### [Text block]
____

# Which HS prong size- 2.25, 3 or 3.25 mm?



## LKokonut (Jul 12, 2010)

At a recent Schutzhund seminar, one of the trainers suggested I get a smaller HS prong for my 22 mos, 84lb (38ish kg) stock coat GSD male with an 18" neck. The HS ultra prong collar I have now was sold to me by another trainer (think it's a 4mm), just a little bulky & ive never been able to get the fit I'd like given the link size.... But like a sheep, I used it I searched thru the forums & threads and read a lot of differing opinions about sizing- some people rec'd a 2.25 with extra links b/c it's more precise if u will, others 3 and more 3.25mm. Other posters said the #mm were based only on neck circumference... Now, I'm totally confused! 
If it helps, we aren't doing anything more than basic obedience, walks, retrieves and now, starting fronts & focused heeling. Also just got a tritronics sport combo to help with his not perfect recalls, so that will be on his neck too. Any help or clarification would be fab! Thanks-


----------



## mycobraracr (Dec 4, 2011)

____

### [Objective]
Edit the stretch from "## LKokonut (Jul" through "I'm totally confused!" in the prong collar sizing thread, replacing "seminar" with "workshop".

### [Data section]
____

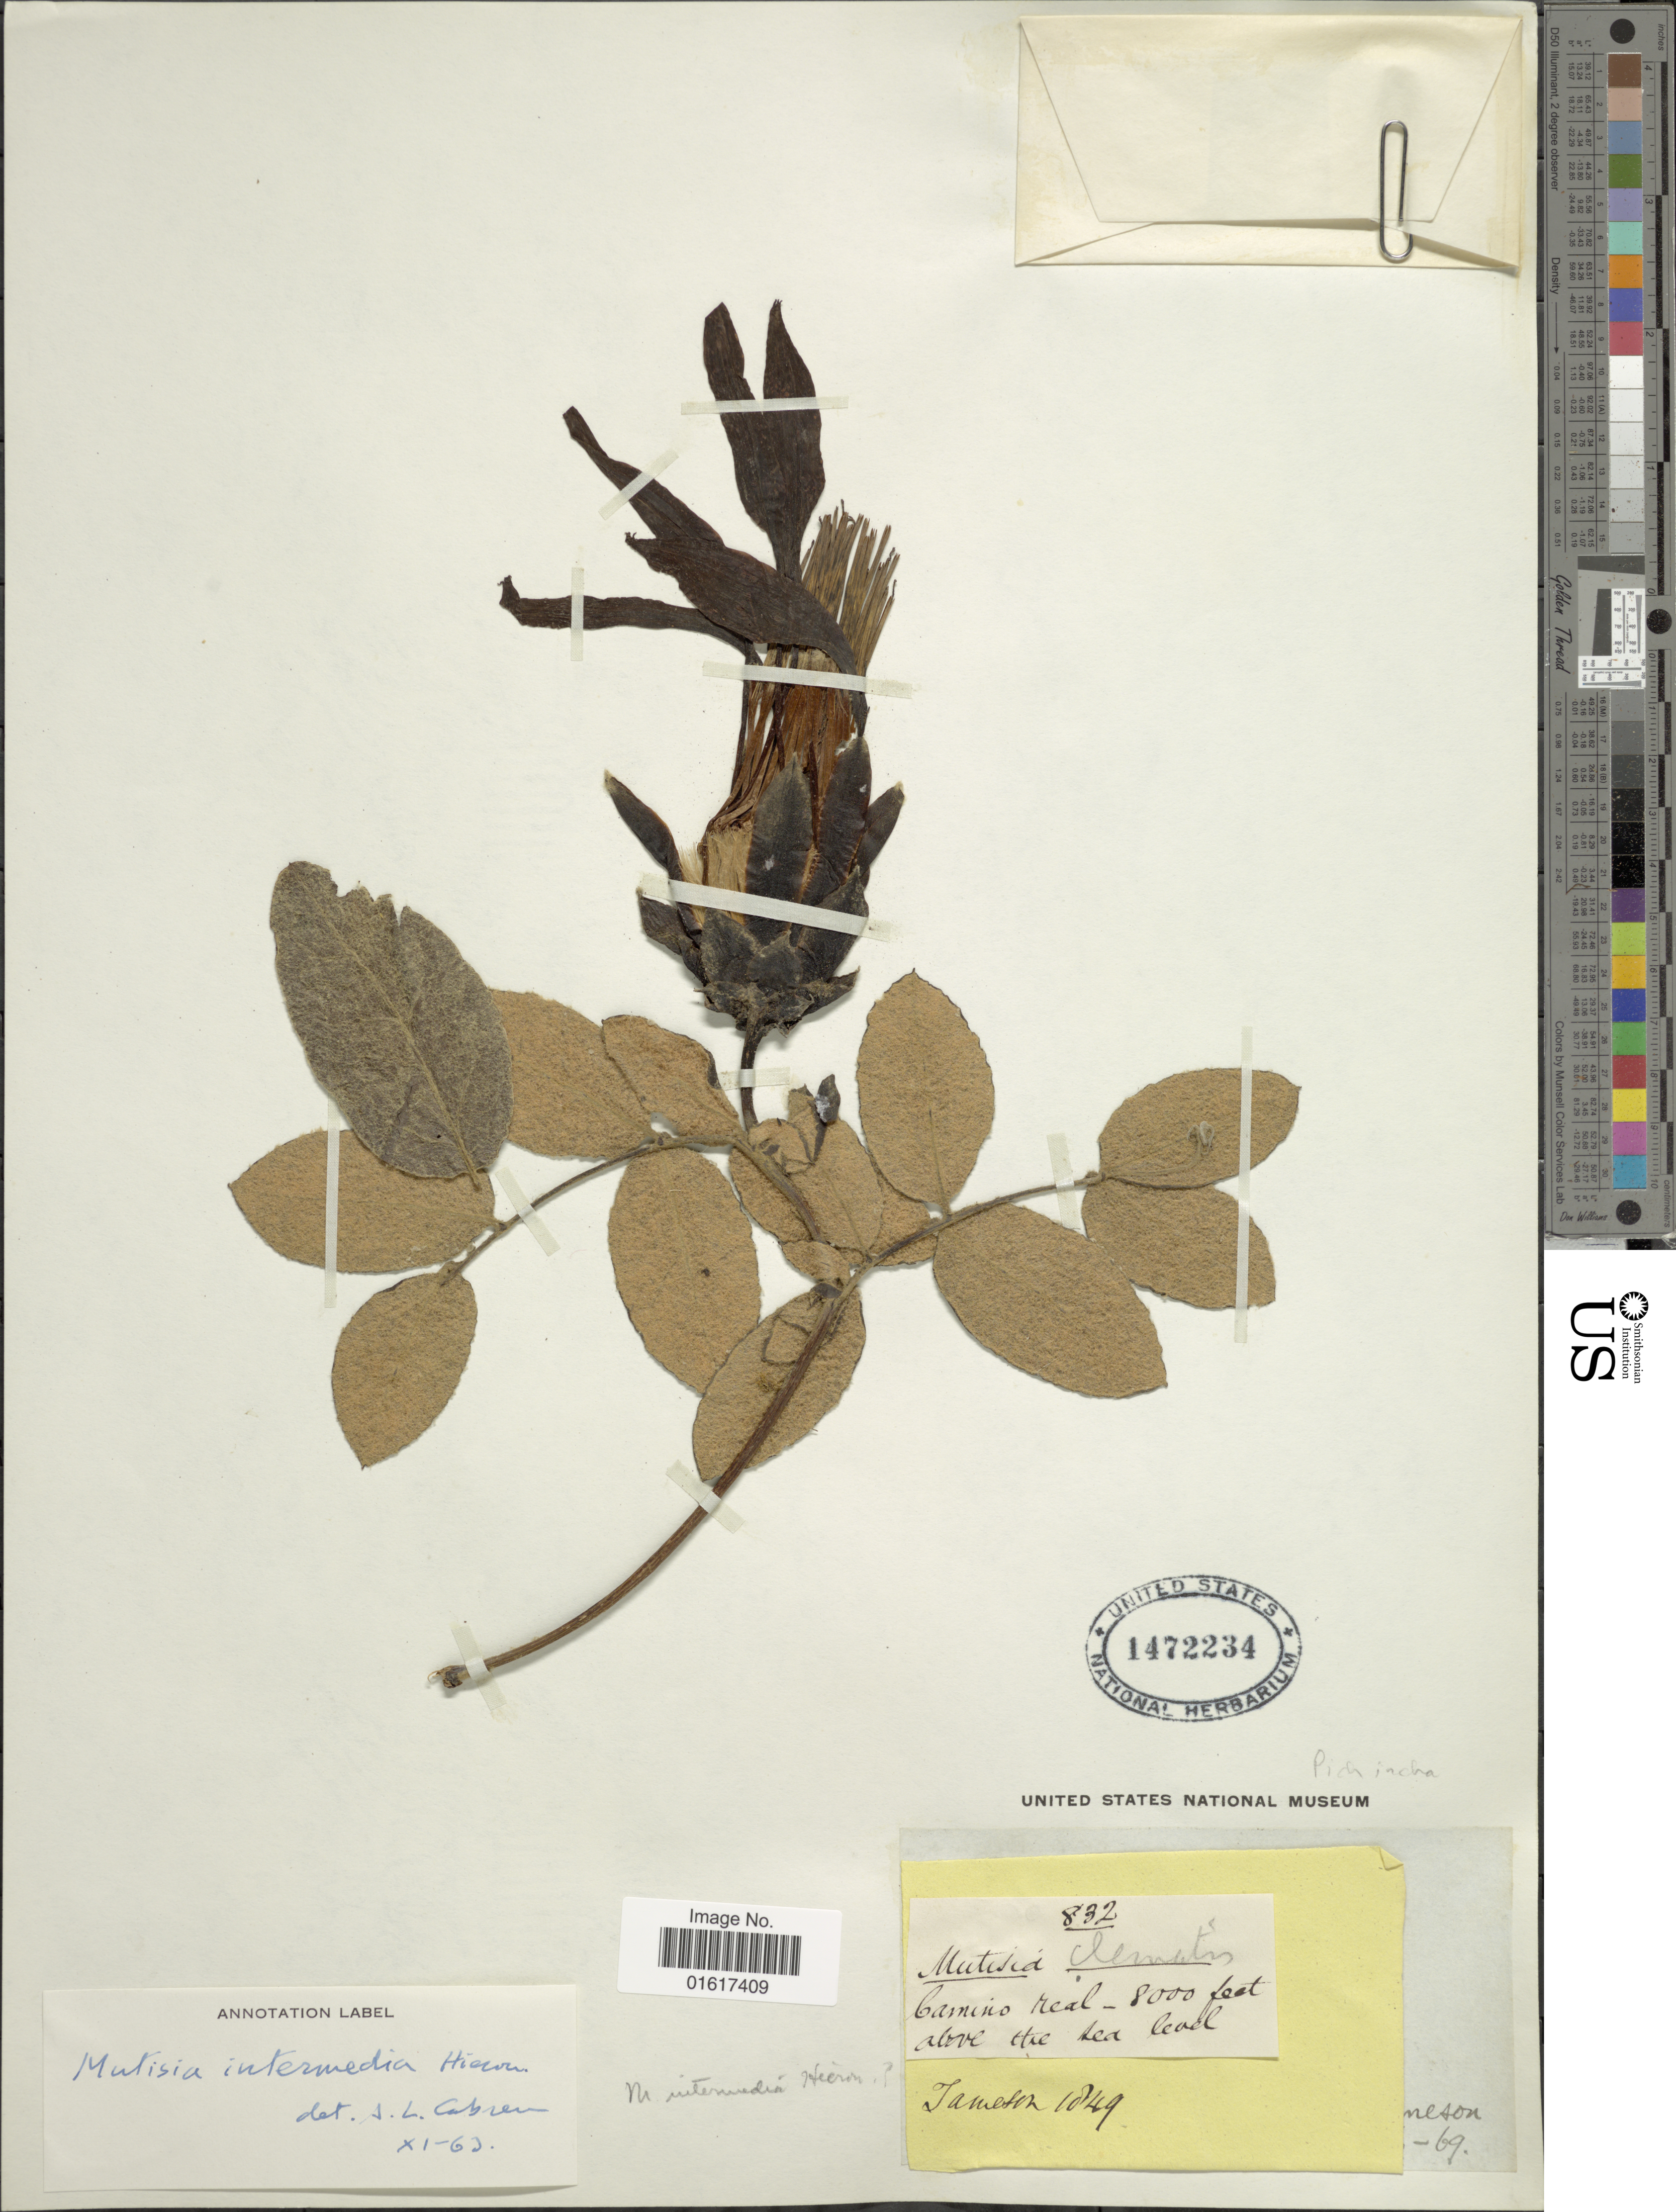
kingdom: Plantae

____

### [Worked answer]
## LKokonut (Jul 12, 2010)

At a recent Schutzhund workshop, one of the trainers suggested I get a smaller HS prong for my 22 mos, 84lb (38ish kg) stock coat GSD male with an 18" neck. The HS ultra prong collar I have now was sold to me by another trainer (think it's a 4mm), just a little bulky & ive never been able to get the fit I'd like given the link size.... But like a sheep, I used it I searched thru the forums & threads and read a lot of differing opinions about sizing- some people rec'd a 2.25 with extra links b/c it's more precise if u will, others 3 and more 3.25mm. Other posters said the #mm were based only on neck circumference... Now, I'm totally confused!